• **TO BE DONE**
Please give the material again from the line with "the way 10.04" to the line with "It says 9.34.46", swapping "description" for "caption" and leaving everything else unchanged.
++++ THE DATA
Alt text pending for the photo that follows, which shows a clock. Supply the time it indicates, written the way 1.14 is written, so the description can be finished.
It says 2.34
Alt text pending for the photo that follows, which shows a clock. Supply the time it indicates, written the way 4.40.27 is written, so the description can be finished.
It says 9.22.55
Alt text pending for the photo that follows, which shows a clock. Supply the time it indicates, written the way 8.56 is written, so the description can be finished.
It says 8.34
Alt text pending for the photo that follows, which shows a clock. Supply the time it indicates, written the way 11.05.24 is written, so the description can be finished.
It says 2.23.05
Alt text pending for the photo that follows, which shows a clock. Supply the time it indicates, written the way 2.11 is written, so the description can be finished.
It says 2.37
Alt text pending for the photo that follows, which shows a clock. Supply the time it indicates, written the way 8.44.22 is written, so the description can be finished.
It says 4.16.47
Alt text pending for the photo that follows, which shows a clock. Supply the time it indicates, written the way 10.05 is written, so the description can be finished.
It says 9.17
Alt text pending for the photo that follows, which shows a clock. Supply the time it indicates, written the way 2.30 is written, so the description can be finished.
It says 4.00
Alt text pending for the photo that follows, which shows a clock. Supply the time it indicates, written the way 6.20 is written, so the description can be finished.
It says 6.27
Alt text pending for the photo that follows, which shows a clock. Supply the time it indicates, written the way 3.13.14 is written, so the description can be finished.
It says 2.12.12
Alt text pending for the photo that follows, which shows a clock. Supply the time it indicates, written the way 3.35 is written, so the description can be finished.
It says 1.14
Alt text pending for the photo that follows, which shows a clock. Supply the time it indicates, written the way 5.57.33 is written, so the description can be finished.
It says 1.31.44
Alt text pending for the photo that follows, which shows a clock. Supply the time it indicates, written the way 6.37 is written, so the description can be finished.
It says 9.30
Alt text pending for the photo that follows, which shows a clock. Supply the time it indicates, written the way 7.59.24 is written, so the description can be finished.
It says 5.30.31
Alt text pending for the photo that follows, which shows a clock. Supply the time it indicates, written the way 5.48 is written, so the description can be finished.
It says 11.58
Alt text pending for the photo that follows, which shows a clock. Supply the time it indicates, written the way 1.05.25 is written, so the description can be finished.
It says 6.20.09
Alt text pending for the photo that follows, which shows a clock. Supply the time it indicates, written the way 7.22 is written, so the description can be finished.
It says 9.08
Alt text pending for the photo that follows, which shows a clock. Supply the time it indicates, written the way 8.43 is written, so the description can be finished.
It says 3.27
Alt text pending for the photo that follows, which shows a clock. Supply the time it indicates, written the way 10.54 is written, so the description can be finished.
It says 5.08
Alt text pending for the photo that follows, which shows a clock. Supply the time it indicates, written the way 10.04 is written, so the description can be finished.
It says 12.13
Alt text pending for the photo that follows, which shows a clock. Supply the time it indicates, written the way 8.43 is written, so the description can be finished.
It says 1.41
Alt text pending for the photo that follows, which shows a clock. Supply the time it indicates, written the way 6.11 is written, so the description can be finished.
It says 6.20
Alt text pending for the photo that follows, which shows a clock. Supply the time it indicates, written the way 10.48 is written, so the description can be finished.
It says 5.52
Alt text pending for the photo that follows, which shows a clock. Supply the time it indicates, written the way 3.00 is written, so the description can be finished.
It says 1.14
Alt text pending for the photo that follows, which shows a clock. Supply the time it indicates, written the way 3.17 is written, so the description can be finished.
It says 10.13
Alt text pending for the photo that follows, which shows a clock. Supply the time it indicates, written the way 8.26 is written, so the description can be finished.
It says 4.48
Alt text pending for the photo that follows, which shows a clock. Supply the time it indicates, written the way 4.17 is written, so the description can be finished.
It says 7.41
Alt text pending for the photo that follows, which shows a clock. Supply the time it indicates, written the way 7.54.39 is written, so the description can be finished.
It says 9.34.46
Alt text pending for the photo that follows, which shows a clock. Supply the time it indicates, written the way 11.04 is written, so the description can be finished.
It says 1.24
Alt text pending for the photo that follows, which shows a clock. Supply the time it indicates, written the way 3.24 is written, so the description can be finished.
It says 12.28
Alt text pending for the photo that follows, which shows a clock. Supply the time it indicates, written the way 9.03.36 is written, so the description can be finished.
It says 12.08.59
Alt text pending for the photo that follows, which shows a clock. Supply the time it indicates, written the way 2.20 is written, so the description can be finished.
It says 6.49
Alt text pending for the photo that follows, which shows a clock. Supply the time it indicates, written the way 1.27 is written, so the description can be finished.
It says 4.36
++++++++
• **EXERCISE RESULT**
Alt text pending for the photo that follows, which shows a clock. Supply the time it indicates, written the way 10.04 is written, so the caption can be finished.
It says 12.13
Alt text pending for the photo that follows, which shows a clock. Supply the time it indicates, written the way 8.43 is written, so the caption can be finished.
It says 1.41
Alt text pending for the photo that follows, which shows a clock. Supply the time it indicates, written the way 6.11 is written, so the caption can be finished.
It says 6.20
Alt text pending for the photo that follows, which shows a clock. Supply the time it indicates, written the way 10.48 is written, so the caption can be finished.
It says 5.52
Alt text pending for the photo that follows, which shows a clock. Supply the time it indicates, written the way 3.00 is written, so the caption can be finished.
It says 1.14
Alt text pending for the photo that follows, which shows a clock. Supply the time it indicates, written the way 3.17 is written, so the caption can be finished.
It says 10.13
Alt text pending for the photo that follows, which shows a clock. Supply the time it indicates, written the way 8.26 is written, so the caption can be finished.
It says 4.48
Alt text pending for the photo that follows, which shows a clock. Supply the time it indicates, written the way 4.17 is written, so the caption can be finished.
It says 7.41
Alt text pending for the photo that follows, which shows a clock. Supply the time it indicates, written the way 7.54.39 is written, so the caption can be finished.
It says 9.34.46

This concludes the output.